======== EXCERPT TO READ

10.40, 37F  and I am all set up with the sun looking crisp in H-a on the screen. Everything is covered in dew. A neighbour's birch has just grown into my field of view! Grr?

Skiing trousers, two thick jumpers, thermal vest, t-shirt and duvet jacket. I'm wearing my walking boots over thick, loop pile socks to try to keep my feet warm. Baseball cap [for the peak] under a fur lined, trapper's hat.

Horribly asymmetrical variation of brightness across the field of view. I have the etalon fully turned one way. I ought to try moving the screw to another hole on the etalon. Not much difference. Then try the tilt plates. See SharpCap 'snap' on the right.

Whoops! I just checked the 6" objective. Solid dew! It's no wonder I have light and shadows on the image! I can't reach to see into the dewshield so I used a compact mirror instead. Will it clear at 36F in the dome? I don't have a hair drier. It is odd how sharp the surface texture looks despite a full aperture covering of dew. The 7" is covered in droplets so is even worse! I am losing valuable sun time with probably the best seeing of the day.

I haven't been using any objective lens covers so far. The telescopes obviously became chilled overnight. Opening the dome to the sun raises the air temperature above the dew point. While the massive lumps of glass are lagging badly behind. I have now wrapped the 6" cell and dewshield in thick, closed cell foam to try and speed up the drying process. There  is a clear crescent of glass now.

================
======== RECORD EXCERPTS

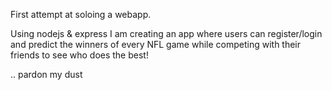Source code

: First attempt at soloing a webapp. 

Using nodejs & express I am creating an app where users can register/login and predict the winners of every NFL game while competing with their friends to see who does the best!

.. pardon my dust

================
======== RECORD EXCERPTS

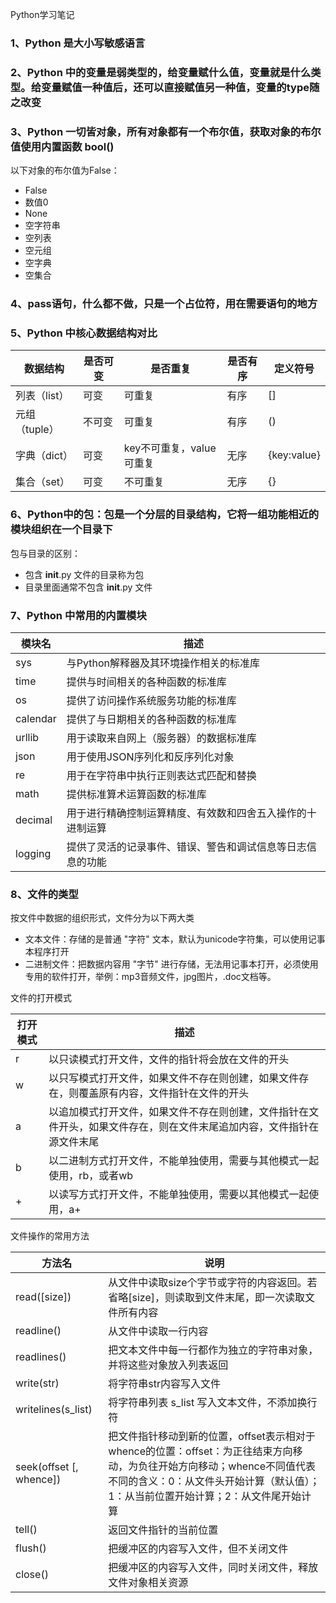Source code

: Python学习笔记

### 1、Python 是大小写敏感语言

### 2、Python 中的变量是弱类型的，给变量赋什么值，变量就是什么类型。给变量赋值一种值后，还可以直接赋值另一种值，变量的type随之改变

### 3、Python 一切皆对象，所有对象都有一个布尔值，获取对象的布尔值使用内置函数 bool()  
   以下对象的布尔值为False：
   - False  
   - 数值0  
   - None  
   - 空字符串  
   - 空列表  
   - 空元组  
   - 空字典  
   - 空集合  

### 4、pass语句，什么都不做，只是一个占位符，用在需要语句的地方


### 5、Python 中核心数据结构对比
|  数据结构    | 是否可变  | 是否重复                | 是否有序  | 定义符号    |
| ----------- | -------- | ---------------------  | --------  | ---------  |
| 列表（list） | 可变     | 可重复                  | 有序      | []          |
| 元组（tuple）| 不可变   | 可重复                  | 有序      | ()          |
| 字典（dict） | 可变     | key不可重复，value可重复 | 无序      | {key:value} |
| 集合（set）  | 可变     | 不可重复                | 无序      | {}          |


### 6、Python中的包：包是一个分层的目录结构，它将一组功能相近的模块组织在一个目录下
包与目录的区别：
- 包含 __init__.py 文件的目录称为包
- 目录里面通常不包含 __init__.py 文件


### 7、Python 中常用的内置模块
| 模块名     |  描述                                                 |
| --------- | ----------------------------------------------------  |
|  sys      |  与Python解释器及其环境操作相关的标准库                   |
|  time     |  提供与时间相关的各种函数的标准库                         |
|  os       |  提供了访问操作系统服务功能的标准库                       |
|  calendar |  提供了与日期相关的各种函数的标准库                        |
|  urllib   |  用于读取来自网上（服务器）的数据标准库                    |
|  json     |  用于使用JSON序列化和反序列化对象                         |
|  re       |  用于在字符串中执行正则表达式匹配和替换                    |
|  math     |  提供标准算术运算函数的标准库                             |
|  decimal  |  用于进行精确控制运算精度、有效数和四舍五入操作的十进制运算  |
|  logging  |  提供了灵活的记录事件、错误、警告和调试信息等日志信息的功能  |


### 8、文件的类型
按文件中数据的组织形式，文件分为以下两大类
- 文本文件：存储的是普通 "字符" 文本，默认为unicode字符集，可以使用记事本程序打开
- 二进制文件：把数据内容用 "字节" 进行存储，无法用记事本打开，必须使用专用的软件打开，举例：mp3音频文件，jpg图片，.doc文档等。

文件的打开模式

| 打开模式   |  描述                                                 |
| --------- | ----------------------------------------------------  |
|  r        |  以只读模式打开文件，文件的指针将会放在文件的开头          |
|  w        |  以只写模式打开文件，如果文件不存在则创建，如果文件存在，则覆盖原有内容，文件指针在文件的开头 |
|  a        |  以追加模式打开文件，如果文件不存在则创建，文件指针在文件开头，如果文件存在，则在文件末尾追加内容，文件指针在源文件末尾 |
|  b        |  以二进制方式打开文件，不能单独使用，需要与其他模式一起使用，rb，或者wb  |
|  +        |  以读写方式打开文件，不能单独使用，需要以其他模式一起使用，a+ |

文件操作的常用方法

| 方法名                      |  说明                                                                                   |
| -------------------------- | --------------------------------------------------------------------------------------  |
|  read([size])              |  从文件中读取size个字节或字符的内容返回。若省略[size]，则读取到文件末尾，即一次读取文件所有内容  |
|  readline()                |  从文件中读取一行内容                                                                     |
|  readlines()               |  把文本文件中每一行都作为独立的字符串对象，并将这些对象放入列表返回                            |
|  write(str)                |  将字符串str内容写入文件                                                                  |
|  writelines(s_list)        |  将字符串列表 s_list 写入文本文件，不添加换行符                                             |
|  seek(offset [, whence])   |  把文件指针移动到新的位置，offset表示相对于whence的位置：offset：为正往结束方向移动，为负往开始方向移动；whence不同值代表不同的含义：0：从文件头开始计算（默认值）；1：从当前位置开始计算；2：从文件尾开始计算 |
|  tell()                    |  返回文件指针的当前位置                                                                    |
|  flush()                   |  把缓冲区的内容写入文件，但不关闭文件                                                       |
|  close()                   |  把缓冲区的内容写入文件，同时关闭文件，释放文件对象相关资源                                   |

================

### THE TASK
In the solar observing notes, list every garment named in the sentence that begins "Skiing trousers."

### ANSWER BELOW
- Skiing trousers
- Two thick jumpers
- Thermal vest
- T-shirt
- Duvet jacket